Still, it’s just an experiment. The EPA wants to assess the emissions produced by the burner to see if air quality is substantially impaired by carbon monoxide, particulates, and nitrogen oxides, among other pollutants. "It looks to be burning clean, but we won’t know how clean until we run all the tests," said a project manager for the testing company.

Where can Muslims pray in resort town 7-Elevens?

SUMMIT COUNTY, Colo. — A new religious tradition is entering Summit County, where about 120 natives of Mauritania, a county in West Africa, are now living. All are Muslim.

This influx is making for new understandings, explains the Summit Daily News. For example, during Ramadan, the ninth month of the Muslim calendar, Muslims are to fast during daylight hours. So, when a manager at a 7-Eleven in Silverthorne told Outmar Niang to take a 15-minute break and get something to eat, they didn’t quite understand when he desisted. Another problem for the mostly Muslim Africans in Summit County is finding places to pray six times a day, as their religion requires.

This year, a post-Ramadan potluck dinner was held in mid-November. A speaker from Denver, Mohamada A. Jodeh, spoke about the common nature of Islam, Judaism, and Christianity. The event was sponsored by an outreach program from a Lutheran church. The team has also sponsored picnics, furniture distribution, and English classes.

What real estate ads really are telling you

WINTER PARK, Colo. — Ever confused by what is meant by certain words in real estate advertisements? Penny Hamilton, a real estate agent in Colorado’s Grand County, came up with a tongue-in-cheek lexicon. Here are a few samples as printed in the Winter Park Manifest:

Amazingly convenient:

The ski bus passengers probably look into your bathroom and bedroom windows every 10 minutes as the shuttle roars past your property.

Close to Night Life:

The neighbors play loud music.

Completely Remodeled:

If you think this is funky, you should have seen the orange shag carpet and macramé wall hangings before the remodel to rattan chairs and fluffy throw rugs.

Covered Parking:

After each snowfall, your car is covered.

Gently Sloping Lot:

Mountain goats call it home.

Incredible View:

If you cock your head at just the right angle, you can almost make out the tip of a peak.

Mountain Chic:

The same mountain cabin, but costs more, just as chocolate mousse costs more than chocolate pudding.

Quiet Location:

At the end of the telephone and electric lines and snowplow route.

Realtor:

A person who speaks only in adjectives.

Murie was crusader, but not rabble-rouser

JACKSON HOLE, Wyo. —After the death of Mardy Murie at age 101 in her log cabin in Moose, inside Grand Teton National Park, the accolades tumbled in from across the West.

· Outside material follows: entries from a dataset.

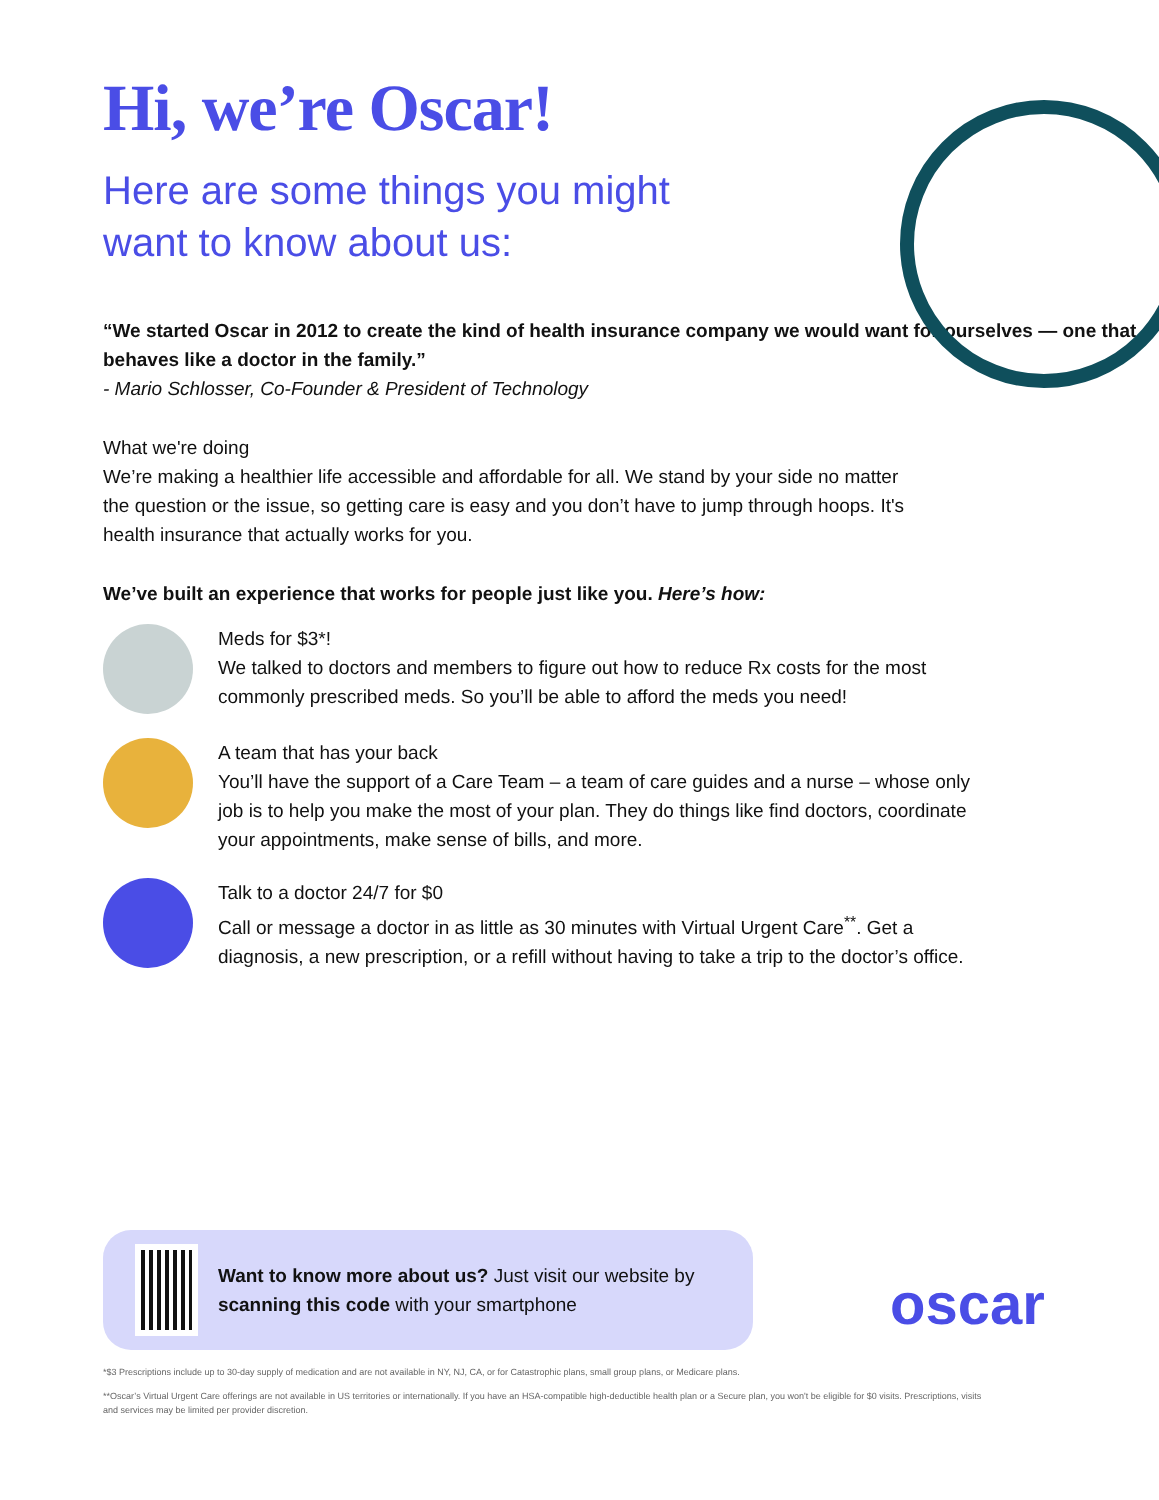Hi, we’re Oscar!
Here are some things you might want to know about us:
“We started Oscar in 2012 to create the kind of health insurance company we would want for ourselves — one that behaves like a doctor in the family.”
- Mario Schlosser, Co-Founder & President of Technology
What we're doing
We’re making a healthier life accessible and affordable for all. We stand by your side no matter the question or the issue, so getting care is easy and you don’t have to jump through hoops. It's health insurance that actually works for you.
We’ve built an experience that works for people just like you. Here’s how:
Meds for $3*!
We talked to doctors and members to figure out how to reduce Rx costs for the most commonly prescribed meds. So you’ll be able to afford the meds you need!
A team that has your back
You’ll have the support of a Care Team – a team of care guides and a nurse – whose only job is to help you make the most of your plan. They do things like find doctors, coordinate your appointments, make sense of bills, and more.
Talk to a doctor 24/7 for $0
Call or message a doctor in as little as 30 minutes with Virtual Urgent Care<sup>**</sup>. Get a diagnosis, a new prescription, or a refill without having to take a trip to the doctor’s office.
Want to know more about us? Just visit our website by scanning this code with your smartphone
oscar
*$3 Prescriptions include up to 30-day supply of medication and are not available in NY, NJ, CA, or for Catastrophic plans, small group plans, or Medicare plans.
**Oscar’s Virtual Urgent Care offerings are not available in US territories or internationally. If you have an HSA-compatible high-deductible health plan or a Secure plan, you won't be eligible for $0 visits. Prescriptions, visits and services may be limited per provider discretion.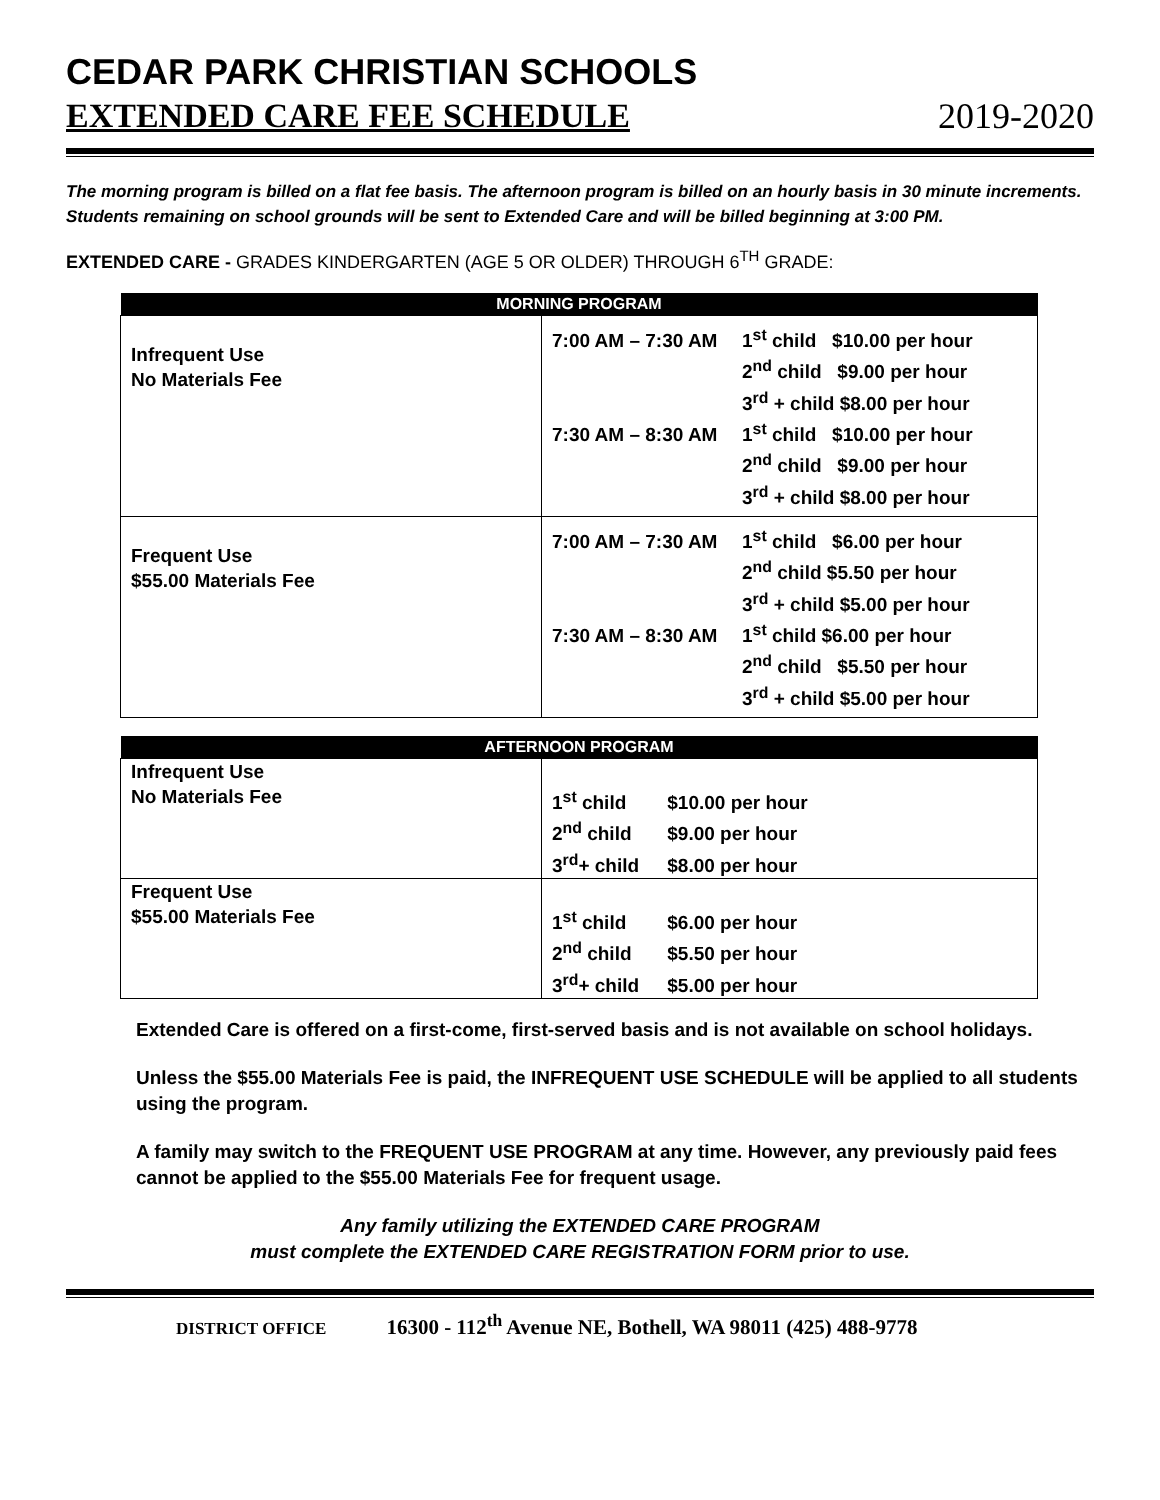CEDAR PARK CHRISTIAN SCHOOLS
EXTENDED CARE FEE SCHEDULE 2019-2020
The morning program is billed on a flat fee basis. The afternoon program is billed on an hourly basis in 30 minute increments. Students remaining on school grounds will be sent to Extended Care and will be billed beginning at 3:00 PM.
EXTENDED CARE - GRADES KINDERGARTEN (AGE 5 OR OLDER) THROUGH 6<sup>TH</sup> GRADE:
| MORNING PROGRAM | |
| --- | --- |
| Infrequent Use No Materials Fee | 7:00 AM – 7:30 AM 1<sup>st</sup> child $10.00 per hour 2<sup>nd</sup> child $9.00 per hour 3<sup>rd</sup> + child $8.00 per hour 7:30 AM – 8:30 AM 1<sup>st</sup> child $10.00 per hour 2<sup>nd</sup> child $9.00 per hour 3<sup>rd</sup> + child $8.00 per hour |
| Frequent Use $55.00 Materials Fee | 7:00 AM – 7:30 AM 1<sup>st</sup> child $6.00 per hour 2<sup>nd</sup> child $5.50 per hour 3<sup>rd</sup> + child $5.00 per hour 7:30 AM – 8:30 AM 1<sup>st</sup> child $6.00 per hour 2<sup>nd</sup> child $5.50 per hour 3<sup>rd</sup> + child $5.00 per hour |
| AFTERNOON PROGRAM | |
| --- | --- |
| Infrequent Use No Materials Fee | 1<sup>st</sup> child $10.00 per hour 2<sup>nd</sup> child $9.00 per hour 3<sup>rd</sup>+ child $8.00 per hour |
| Frequent Use $55.00 Materials Fee | 1<sup>st</sup> child $6.00 per hour 2<sup>nd</sup> child $5.50 per hour 3<sup>rd</sup>+ child $5.00 per hour |
Extended Care is offered on a first-come, first-served basis and is not available on school holidays.
Unless the $55.00 Materials Fee is paid, the INFREQUENT USE SCHEDULE will be applied to all students using the program.
A family may switch to the FREQUENT USE PROGRAM at any time. However, any previously paid fees cannot be applied to the $55.00 Materials Fee for frequent usage.
Any family utilizing the EXTENDED CARE PROGRAM
must complete the EXTENDED CARE REGISTRATION FORM prior to use.
DISTRICT OFFICE 16300 - 112<sup>th</sup> Avenue NE, Bothell, WA 98011 (425) 488-9778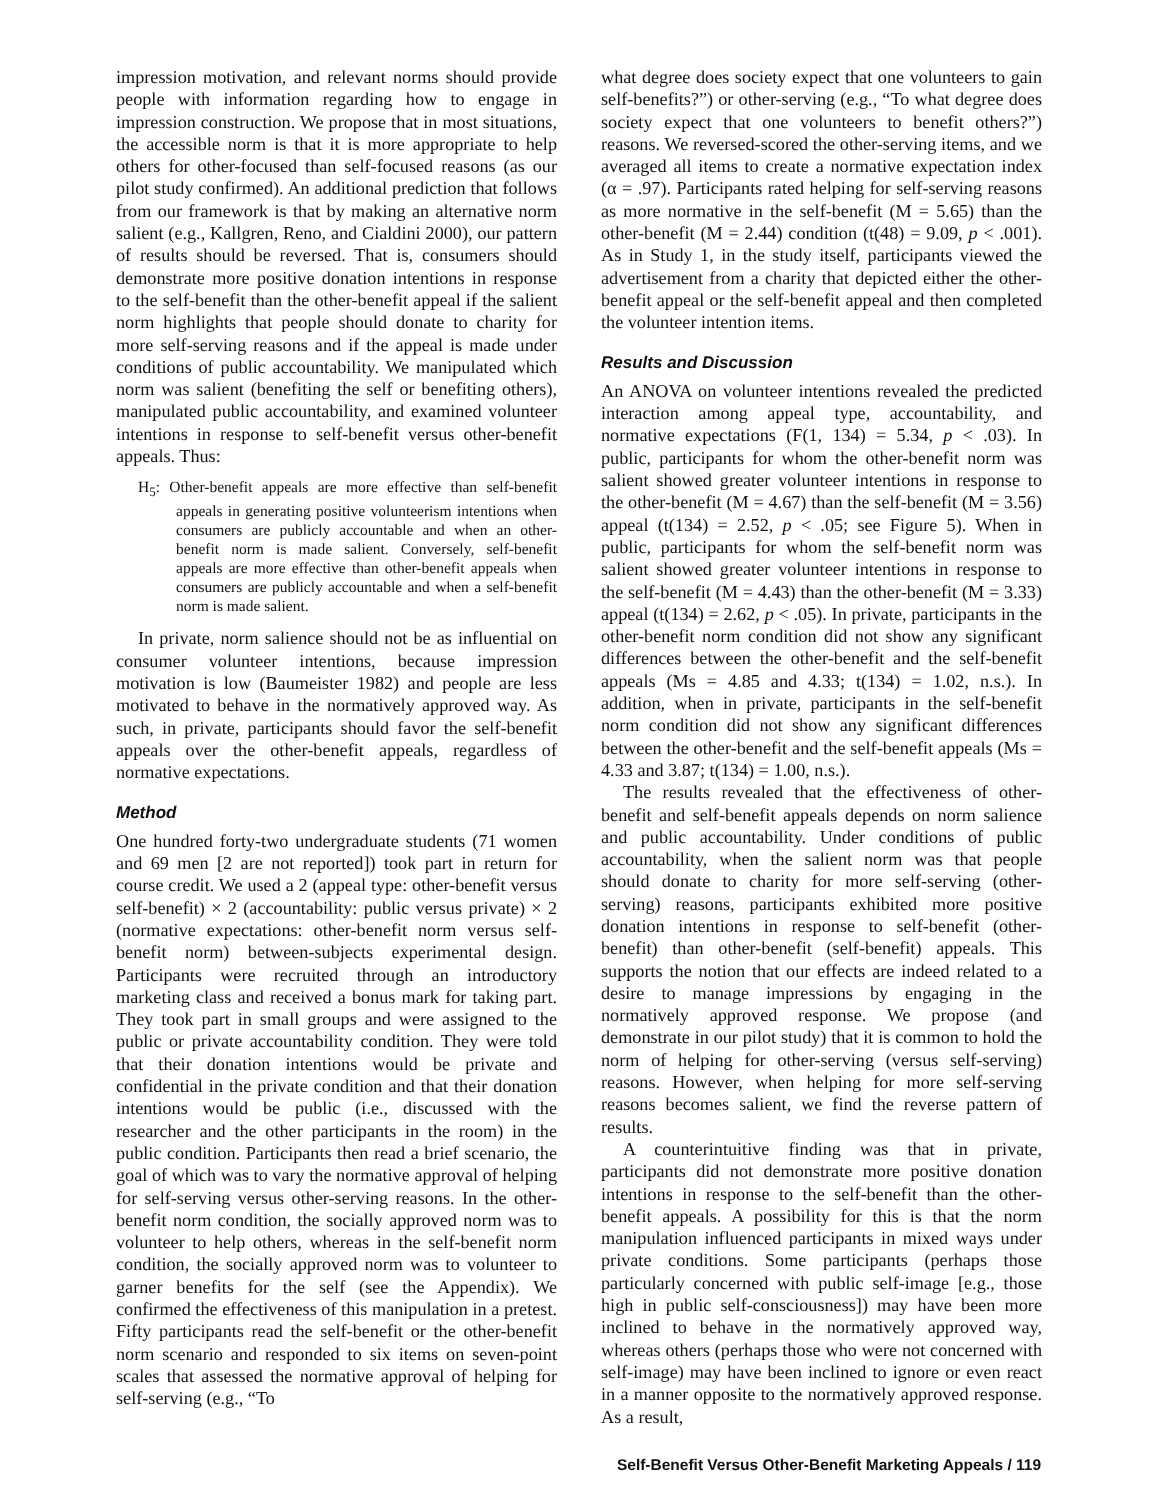impression motivation, and relevant norms should provide people with information regarding how to engage in impression construction. We propose that in most situations, the accessible norm is that it is more appropriate to help others for other-focused than self-focused reasons (as our pilot study confirmed). An additional prediction that follows from our framework is that by making an alternative norm salient (e.g., Kallgren, Reno, and Cialdini 2000), our pattern of results should be reversed. That is, consumers should demonstrate more positive donation intentions in response to the self-benefit than the other-benefit appeal if the salient norm highlights that people should donate to charity for more self-serving reasons and if the appeal is made under conditions of public accountability. We manipulated which norm was salient (benefiting the self or benefiting others), manipulated public accountability, and examined volunteer intentions in response to self-benefit versus other-benefit appeals. Thus:
H<sub>5</sub>: Other-benefit appeals are more effective than self-benefit appeals in generating positive volunteerism intentions when consumers are publicly accountable and when an other-benefit norm is made salient. Conversely, self-benefit appeals are more effective than other-benefit appeals when consumers are publicly accountable and when a self-benefit norm is made salient.
In private, norm salience should not be as influential on consumer volunteer intentions, because impression motivation is low (Baumeister 1982) and people are less motivated to behave in the normatively approved way. As such, in private, participants should favor the self-benefit appeals over the other-benefit appeals, regardless of normative expectations.
Method
One hundred forty-two undergraduate students (71 women and 69 men [2 are not reported]) took part in return for course credit. We used a 2 (appeal type: other-benefit versus self-benefit) × 2 (accountability: public versus private) × 2 (normative expectations: other-benefit norm versus self-benefit norm) between-subjects experimental design. Participants were recruited through an introductory marketing class and received a bonus mark for taking part. They took part in small groups and were assigned to the public or private accountability condition. They were told that their donation intentions would be private and confidential in the private condition and that their donation intentions would be public (i.e., discussed with the researcher and the other participants in the room) in the public condition. Participants then read a brief scenario, the goal of which was to vary the normative approval of helping for self-serving versus other-serving reasons. In the other-benefit norm condition, the socially approved norm was to volunteer to help others, whereas in the self-benefit norm condition, the socially approved norm was to volunteer to garner benefits for the self (see the Appendix). We confirmed the effectiveness of this manipulation in a pretest. Fifty participants read the self-benefit or the other-benefit norm scenario and responded to six items on seven-point scales that assessed the normative approval of helping for self-serving (e.g., “To
what degree does society expect that one volunteers to gain self-benefits?”) or other-serving (e.g., “To what degree does society expect that one volunteers to benefit others?”) reasons. We reversed-scored the other-serving items, and we averaged all items to create a normative expectation index (α = .97). Participants rated helping for self-serving reasons as more normative in the self-benefit (M = 5.65) than the other-benefit (M = 2.44) condition (t(48) = 9.09, p < .001). As in Study 1, in the study itself, participants viewed the advertisement from a charity that depicted either the other-benefit appeal or the self-benefit appeal and then completed the volunteer intention items.
Results and Discussion
An ANOVA on volunteer intentions revealed the predicted interaction among appeal type, accountability, and normative expectations (F(1, 134) = 5.34, p < .03). In public, participants for whom the other-benefit norm was salient showed greater volunteer intentions in response to the other-benefit (M = 4.67) than the self-benefit (M = 3.56) appeal (t(134) = 2.52, p < .05; see Figure 5). When in public, participants for whom the self-benefit norm was salient showed greater volunteer intentions in response to the self-benefit (M = 4.43) than the other-benefit (M = 3.33) appeal (t(134) = 2.62, p < .05). In private, participants in the other-benefit norm condition did not show any significant differences between the other-benefit and the self-benefit appeals (Ms = 4.85 and 4.33; t(134) = 1.02, n.s.). In addition, when in private, participants in the self-benefit norm condition did not show any significant differences between the other-benefit and the self-benefit appeals (Ms = 4.33 and 3.87; t(134) = 1.00, n.s.).
The results revealed that the effectiveness of other-benefit and self-benefit appeals depends on norm salience and public accountability. Under conditions of public accountability, when the salient norm was that people should donate to charity for more self-serving (other-serving) reasons, participants exhibited more positive donation intentions in response to self-benefit (other-benefit) than other-benefit (self-benefit) appeals. This supports the notion that our effects are indeed related to a desire to manage impressions by engaging in the normatively approved response. We propose (and demonstrate in our pilot study) that it is common to hold the norm of helping for other-serving (versus self-serving) reasons. However, when helping for more self-serving reasons becomes salient, we find the reverse pattern of results.
A counterintuitive finding was that in private, participants did not demonstrate more positive donation intentions in response to the self-benefit than the other-benefit appeals. A possibility for this is that the norm manipulation influenced participants in mixed ways under private conditions. Some participants (perhaps those particularly concerned with public self-image [e.g., those high in public self-consciousness]) may have been more inclined to behave in the normatively approved way, whereas others (perhaps those who were not concerned with self-image) may have been inclined to ignore or even react in a manner opposite to the normatively approved response. As a result,
Self-Benefit Versus Other-Benefit Marketing Appeals / 119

"She was a crusader, but not a rabble-rouser," columnist Bert Raynes of the Jackson Hole News & Guide recalled. "She appealed to the intellect instead of the emotion."

The Wilderness Society’s Bob Ekey told the same newspaper, "One thing that Mardy has taught the entire conservation community, or at least the wilderness community, is how to balance passion and grace."

She was best known for helping to establish the Arctic National Wildlife Refuge.

Drought revealed by level of Lake Tahoe

LAKE TAHOE, Calif. — Lake Tahoe fell below its natural rim in the days before Thanksgiving, the most extended period for such a low level since 1995. This reflects a drought that continues, despite a wet summer and early snowstorms, reports the Tahoe Daily Tribune. However, the lake is still more than two feet above its lowest recorded level, which occurred in November 1992.